Thirty Republican senators served
in the minority there; many of the rest served as minority
representatives. The prospect of being
minority senators is real to them, and they want to keep the experience from
being too demoralizing.
By contrast,
eliminating the filibuster against judicial nominations enhanced senators’
power to win confirmation of their political allies when their party controls
the White House. It reduced the
political influence of minority senators in only one small aspect of their
work. Former Majority Leader Harry Reid
acted sensibly to remove the filibuster against lower-court judges; without
that action, very few of President Obama’s nominees would have taken their
seats. Republicans already had used the
threat of the nuclear option to win confirmation of many of President George W.
Bush’s selection and would not have hesitated to invoke it once Democrats tried
to filibuster President Trump’s nominees.
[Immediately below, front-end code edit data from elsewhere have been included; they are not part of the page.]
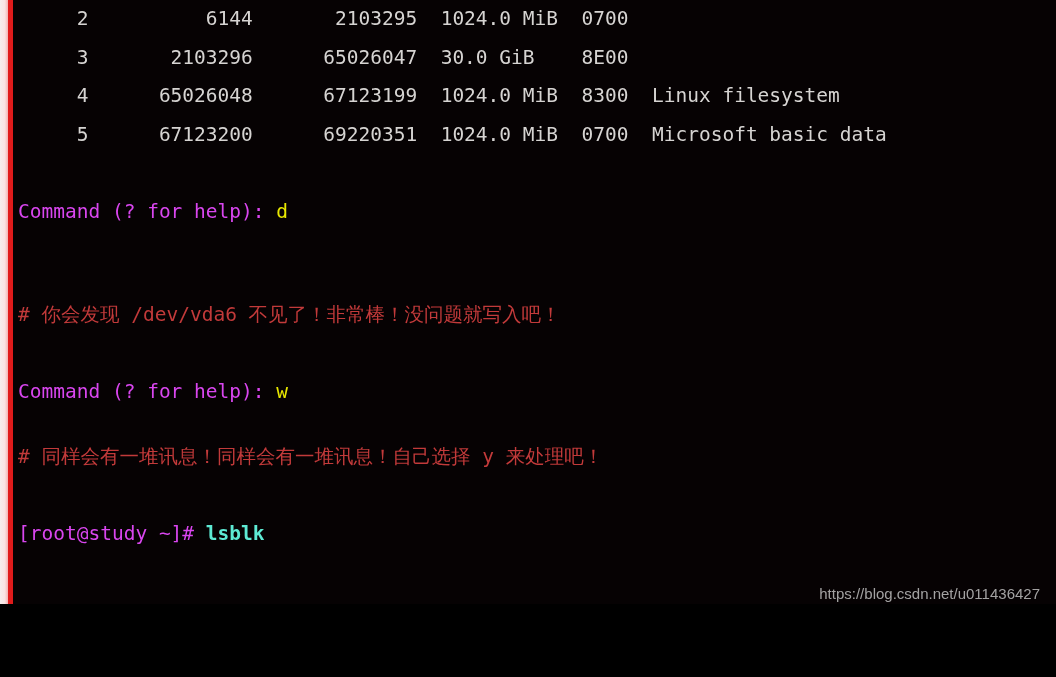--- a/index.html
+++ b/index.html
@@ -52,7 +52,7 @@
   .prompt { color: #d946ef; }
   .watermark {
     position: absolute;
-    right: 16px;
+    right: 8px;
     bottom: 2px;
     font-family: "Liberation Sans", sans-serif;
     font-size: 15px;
Indeed, Senator Reid might have been well-advised to do as Senator
McConnell just did: to limit debate on
such nominees to two hours each.
Of course, if
Democrats eliminate the legislative filibuster, Republicans would have no
reason to restore it. But their own
interests do not support its elimination in the first instance.
Advocates of
Court-packing implicitly maintain that the Supreme Court is the most important policy-making
institution in the country and that public policy is dominated by its
pronouncements. Without a doubt, the
Court is indeed extremely important. But,
as Bill Eskridge and John Ferejohn have reminded us, we increasingly live in a Republic
of Statutes. The legislative
filibuster is crucial to preserving that republic.